§ WHAT IS REQUIRED
Update the material below by replacing each "darktable history" with "edit log", and write out every line again with nothing else changed.

[Collected data]
## begin

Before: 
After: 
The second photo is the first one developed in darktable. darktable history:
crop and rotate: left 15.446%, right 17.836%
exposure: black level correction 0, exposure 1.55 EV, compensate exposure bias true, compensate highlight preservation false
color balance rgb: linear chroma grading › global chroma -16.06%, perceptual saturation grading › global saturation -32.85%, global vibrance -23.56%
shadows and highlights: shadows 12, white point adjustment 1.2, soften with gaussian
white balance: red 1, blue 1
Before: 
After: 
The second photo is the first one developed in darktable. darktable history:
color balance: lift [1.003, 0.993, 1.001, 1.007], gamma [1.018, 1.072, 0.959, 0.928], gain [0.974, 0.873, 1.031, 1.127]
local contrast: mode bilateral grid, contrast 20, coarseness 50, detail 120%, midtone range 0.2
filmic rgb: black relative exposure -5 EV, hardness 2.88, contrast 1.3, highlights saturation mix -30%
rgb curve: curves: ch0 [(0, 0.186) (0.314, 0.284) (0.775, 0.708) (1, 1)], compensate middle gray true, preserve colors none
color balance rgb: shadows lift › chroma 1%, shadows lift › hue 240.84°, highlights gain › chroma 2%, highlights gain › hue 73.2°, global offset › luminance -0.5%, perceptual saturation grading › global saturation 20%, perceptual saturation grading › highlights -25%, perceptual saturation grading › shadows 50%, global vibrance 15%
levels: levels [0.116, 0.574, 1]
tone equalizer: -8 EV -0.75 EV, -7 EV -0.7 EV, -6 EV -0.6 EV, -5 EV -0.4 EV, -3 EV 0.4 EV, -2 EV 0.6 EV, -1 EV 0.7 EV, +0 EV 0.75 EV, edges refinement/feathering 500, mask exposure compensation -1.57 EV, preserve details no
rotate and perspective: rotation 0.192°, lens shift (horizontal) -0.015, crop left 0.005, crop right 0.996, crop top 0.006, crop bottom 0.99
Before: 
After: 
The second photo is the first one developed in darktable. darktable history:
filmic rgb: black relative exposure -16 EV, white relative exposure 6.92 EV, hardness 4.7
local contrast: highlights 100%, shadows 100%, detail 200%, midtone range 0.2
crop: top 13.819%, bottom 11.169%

## end

§ COMPLETE OUTPUT
Before: 
After: 
The second photo is the first one developed in darktable. edit log:
crop and rotate: left 15.446%, right 17.836%
exposure: black level correction 0, exposure 1.55 EV, compensate exposure bias true, compensate highlight preservation false
color balance rgb: linear chroma grading › global chroma -16.06%, perceptual saturation grading › global saturation -32.85%, global vibrance -23.56%
shadows and highlights: shadows 12, white point adjustment 1.2, soften with gaussian
white balance: red 1, blue 1
Before: 
After: 
The second photo is the first one developed in darktable. edit log:
color balance: lift [1.003, 0.993, 1.001, 1.007], gamma [1.018, 1.072, 0.959, 0.928], gain [0.974, 0.873, 1.031, 1.127]
local contrast: mode bilateral grid, contrast 20, coarseness 50, detail 120%, midtone range 0.2
filmic rgb: black relative exposure -5 EV, hardness 2.88, contrast 1.3, highlights saturation mix -30%
rgb curve: curves: ch0 [(0, 0.186) (0.314, 0.284) (0.775, 0.708) (1, 1)], compensate middle gray true, preserve colors none
color balance rgb: shadows lift › chroma 1%, shadows lift › hue 240.84°, highlights gain › chroma 2%, highlights gain › hue 73.2°, global offset › luminance -0.5%, perceptual saturation grading › global saturation 20%, perceptual saturation grading › highlights -25%, perceptual saturation grading › shadows 50%, global vibrance 15%
levels: levels [0.116, 0.574, 1]
tone equalizer: -8 EV -0.75 EV, -7 EV -0.7 EV, -6 EV -0.6 EV, -5 EV -0.4 EV, -3 EV 0.4 EV, -2 EV 0.6 EV, -1 EV 0.7 EV, +0 EV 0.75 EV, edges refinement/feathering 500, mask exposure compensation -1.57 EV, preserve details no
rotate and perspective: rotation 0.192°, lens shift (horizontal) -0.015, crop left 0.005, crop right 0.996, crop top 0.006, crop bottom 0.99
Before: 
After: 
The second photo is the first one developed in darktable. edit log:
filmic rgb: black relative exposure -16 EV, white relative exposure 6.92 EV, hardness 4.7
local contrast: highlights 100%, shadows 100%, detail 200%, midtone range 0.2
crop: top 13.819%, bottom 11.169%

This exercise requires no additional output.